DOHA (AFP) - La décision des autorités iraniennes de fermer "provisoirement" son bureau à Téhéran a de nouveau mis sur la sellette Al-Jazira, déjà cible de nombreuses critiques, mais la chaîne satellitaire qatariote maintenait le cap mardi.
"Nous adoptons la politique de la porte ouverte et du dialogue avec toutes les parties", a déclaré à l'AFP le porte-parole d'Al-Jazira, Jihad Ballout.
Le gouvernement iranien a ordonné la fermeture du le bureau d'Al-Jazira à Téhéran en dénonçant la manière dont la chaîne avait rendu compte d'affrontements ethniques qui ont fait cinq morts - et 300 personnes arrêtées - dans la ville d'Ahvaz, chef lieu de la province du Khouzistan (sud ouest).
Les heurts, qui avaient éclaté vendredi, ont opposé les forces de sécurité à la population arabe d'Ahvaz, ville dans laquelle les Arabes sont majoritaires alors qu'ils ne représenteraient que 3% de la population totale iranienne, majoritairement persanophone.
Al-Jazira avait été l'une des premières chaînes à rendre compte de ces heurts, les présentant comme séparatistes.
Interrogé sur la réaction de la chaîne à la décision du gouvernement iranien, M. Ballout s'est borné à répondre: "Nous allons continuer à couvrir les événements dans toutes les zones importantes".
Il a toutefois admis que cette décision représenterait pour Al-Jazira "une entrave pour accomplir sa mission comme il se doit".
Pour sa part, le rédacteur en chef de la chaîne d'informations en continu, Ahmed al-Cheikh, s'est étonné de la décision de Téhéran.
"Je ne sais quel crime nous avons commis: nous avons répété la diffusion du point de vue du gouvernement iranien sur la crise. Certains pourraient considérer que la place que nous lui avons accordé était plus importante que la place réservée à l'opposition", a-t-il dit à l'AFP.
Al-Jazira avait aussi cité le Front populaire et démocratique des Arabes d'Ahvaz, établi à Londres, qui a parlé de 80 années "d'occupation iranienne" du Khouzistan.
Un représentant du Front, cité par Al-Jazira sur son site, parlait aussi d'un projet "d'épuration ethnique", matérialisé par un courrier prétendument officiel ayant circulé dans la province.
"Nous n'avons fait que rapporter ce que les agences internationales ont donné sur la lettre attribuée à un haut responsable iranien demandant de modifier la composition ethnique de la province d'Ahwaz. Nous avons aussi rapporté le démenti du gouvernement iranien" concernant l'authenticité de cette lettre, a ajouté M. Cheikh.

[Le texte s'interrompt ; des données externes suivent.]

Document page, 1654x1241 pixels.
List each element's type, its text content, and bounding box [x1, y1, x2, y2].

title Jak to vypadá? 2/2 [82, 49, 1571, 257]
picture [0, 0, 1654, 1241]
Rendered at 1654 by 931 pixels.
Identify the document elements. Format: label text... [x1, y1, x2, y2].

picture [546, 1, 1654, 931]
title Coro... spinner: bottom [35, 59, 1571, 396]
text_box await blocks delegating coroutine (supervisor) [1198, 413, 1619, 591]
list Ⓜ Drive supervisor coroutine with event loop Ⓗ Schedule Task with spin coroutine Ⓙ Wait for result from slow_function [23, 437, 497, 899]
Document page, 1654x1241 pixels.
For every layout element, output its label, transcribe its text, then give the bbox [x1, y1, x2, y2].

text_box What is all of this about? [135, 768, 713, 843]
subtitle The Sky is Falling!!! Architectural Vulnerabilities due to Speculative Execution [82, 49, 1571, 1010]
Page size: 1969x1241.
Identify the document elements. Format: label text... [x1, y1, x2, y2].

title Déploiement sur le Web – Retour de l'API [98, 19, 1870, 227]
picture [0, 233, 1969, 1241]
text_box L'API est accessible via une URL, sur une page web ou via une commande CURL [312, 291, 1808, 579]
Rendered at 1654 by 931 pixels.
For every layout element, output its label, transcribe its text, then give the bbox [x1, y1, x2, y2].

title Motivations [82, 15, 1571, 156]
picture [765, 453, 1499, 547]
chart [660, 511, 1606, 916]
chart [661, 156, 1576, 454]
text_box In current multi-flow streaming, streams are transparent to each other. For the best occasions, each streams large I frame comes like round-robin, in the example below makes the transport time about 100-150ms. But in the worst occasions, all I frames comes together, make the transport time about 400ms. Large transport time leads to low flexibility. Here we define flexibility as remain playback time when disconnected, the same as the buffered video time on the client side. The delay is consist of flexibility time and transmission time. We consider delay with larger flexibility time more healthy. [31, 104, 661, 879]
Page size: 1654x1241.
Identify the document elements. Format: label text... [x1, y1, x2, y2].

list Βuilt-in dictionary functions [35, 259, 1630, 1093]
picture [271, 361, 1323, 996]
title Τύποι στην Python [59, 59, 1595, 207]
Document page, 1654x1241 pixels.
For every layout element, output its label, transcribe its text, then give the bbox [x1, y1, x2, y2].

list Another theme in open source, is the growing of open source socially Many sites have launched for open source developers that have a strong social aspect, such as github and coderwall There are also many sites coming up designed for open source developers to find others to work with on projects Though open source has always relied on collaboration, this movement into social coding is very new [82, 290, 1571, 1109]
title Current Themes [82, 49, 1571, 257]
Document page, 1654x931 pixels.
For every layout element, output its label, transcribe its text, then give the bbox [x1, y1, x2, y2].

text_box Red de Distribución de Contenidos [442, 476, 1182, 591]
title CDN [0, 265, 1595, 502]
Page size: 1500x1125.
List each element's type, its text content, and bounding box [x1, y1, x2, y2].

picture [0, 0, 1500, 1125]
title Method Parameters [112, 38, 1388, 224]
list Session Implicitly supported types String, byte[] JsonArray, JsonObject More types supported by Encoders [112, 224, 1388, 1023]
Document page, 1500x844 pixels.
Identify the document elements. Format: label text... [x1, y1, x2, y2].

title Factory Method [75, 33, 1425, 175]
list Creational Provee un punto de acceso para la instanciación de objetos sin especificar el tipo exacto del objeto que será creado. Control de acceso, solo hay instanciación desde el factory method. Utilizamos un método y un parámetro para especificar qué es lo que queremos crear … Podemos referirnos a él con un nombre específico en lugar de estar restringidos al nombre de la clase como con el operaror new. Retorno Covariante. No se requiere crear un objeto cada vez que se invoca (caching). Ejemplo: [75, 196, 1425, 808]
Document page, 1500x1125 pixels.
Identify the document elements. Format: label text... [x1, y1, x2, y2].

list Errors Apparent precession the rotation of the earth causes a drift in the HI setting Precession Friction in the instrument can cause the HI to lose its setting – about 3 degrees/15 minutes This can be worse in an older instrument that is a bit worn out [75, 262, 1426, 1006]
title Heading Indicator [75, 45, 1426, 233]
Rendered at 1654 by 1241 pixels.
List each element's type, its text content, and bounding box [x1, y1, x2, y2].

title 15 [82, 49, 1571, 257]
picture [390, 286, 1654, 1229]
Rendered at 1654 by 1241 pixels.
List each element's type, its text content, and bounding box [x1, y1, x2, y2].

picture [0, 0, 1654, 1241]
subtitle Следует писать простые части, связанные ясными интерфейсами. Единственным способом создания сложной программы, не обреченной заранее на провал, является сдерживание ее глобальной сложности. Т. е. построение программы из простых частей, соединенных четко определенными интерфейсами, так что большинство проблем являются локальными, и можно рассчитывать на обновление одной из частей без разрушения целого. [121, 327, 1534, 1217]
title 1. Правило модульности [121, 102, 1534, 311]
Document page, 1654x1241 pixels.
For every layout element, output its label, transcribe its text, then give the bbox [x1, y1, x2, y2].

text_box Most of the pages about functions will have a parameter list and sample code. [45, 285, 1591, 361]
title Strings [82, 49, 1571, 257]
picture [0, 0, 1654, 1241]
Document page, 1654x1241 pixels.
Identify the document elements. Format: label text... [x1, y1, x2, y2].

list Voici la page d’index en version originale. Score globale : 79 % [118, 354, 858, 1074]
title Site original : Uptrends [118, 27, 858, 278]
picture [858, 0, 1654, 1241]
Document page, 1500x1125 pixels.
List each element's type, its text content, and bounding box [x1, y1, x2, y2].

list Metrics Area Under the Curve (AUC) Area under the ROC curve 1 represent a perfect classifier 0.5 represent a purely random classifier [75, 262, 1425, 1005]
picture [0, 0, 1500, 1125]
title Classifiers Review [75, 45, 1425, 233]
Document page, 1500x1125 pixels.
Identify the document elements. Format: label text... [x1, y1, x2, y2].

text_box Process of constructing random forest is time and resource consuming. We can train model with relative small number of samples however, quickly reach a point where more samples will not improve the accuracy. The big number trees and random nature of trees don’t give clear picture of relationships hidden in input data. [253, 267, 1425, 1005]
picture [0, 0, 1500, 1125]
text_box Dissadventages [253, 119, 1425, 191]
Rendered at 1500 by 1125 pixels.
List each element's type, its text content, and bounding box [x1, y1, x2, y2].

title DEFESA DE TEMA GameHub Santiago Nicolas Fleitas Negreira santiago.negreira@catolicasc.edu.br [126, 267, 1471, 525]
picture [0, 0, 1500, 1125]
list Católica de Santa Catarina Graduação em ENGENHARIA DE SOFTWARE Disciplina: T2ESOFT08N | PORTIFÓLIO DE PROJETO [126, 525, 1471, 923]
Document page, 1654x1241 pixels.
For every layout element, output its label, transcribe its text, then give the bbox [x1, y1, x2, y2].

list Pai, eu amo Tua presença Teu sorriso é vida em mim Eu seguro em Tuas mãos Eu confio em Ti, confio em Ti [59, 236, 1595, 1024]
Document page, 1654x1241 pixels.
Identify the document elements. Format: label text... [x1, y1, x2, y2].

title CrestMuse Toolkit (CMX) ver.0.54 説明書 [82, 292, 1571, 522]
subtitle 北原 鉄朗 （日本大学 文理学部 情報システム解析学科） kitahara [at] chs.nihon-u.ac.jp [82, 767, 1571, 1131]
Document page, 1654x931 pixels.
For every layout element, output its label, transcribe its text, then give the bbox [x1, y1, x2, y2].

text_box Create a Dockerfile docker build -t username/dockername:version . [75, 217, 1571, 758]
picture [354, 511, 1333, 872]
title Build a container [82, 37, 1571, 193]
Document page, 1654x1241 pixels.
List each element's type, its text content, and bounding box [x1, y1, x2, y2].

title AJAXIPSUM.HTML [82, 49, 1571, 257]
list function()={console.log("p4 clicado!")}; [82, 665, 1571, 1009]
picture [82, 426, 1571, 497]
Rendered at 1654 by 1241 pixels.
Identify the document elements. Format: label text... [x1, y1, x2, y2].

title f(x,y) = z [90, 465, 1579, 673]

"Je ne sais pas ce qu'il nous est demandé de faire de plus", s'est-il interrogé.
Al-Jazira a regretté lundi soir la décision "inattendue et injustifiée" de l'Iran de fermer "provisoirement" son bureau et a appelé les autorités iraniennes à revoir leur décision.
Mais, a prévenu le porte-parole du ministère iranien de l'Intérieur, "Cette suspension durera le temps nécessaire pour que nos experts examinent le rôle éventuel que la chaîne Al-Jazira a joué pour inciter des éléments subversifs (à déclencher) les troubles d'Ahvaz".
Depuis son lancement, en 1996, Al-Jazira, souvent appelée "la CNN arabe", est plébiscitée par des dizaines de millions de téléspectateurs arabes, mais honnie par plusieurs régimes de la région, dont l'Irak, la Jordanie, le Koweït, le Soudan ou l'Egypte.
Al-Jazira n'est pas encore parvenue à ouvrir un bureau en Arabie saoudite et en Tunisie.
Al-Jazira est également dénoncée régulièrement par Washington, qui l'accuse de se faire le porte-parole des groupes islamistes les plus extrémistes, notamment en Irak, où Al-Jazira est interdite depuis août 2004.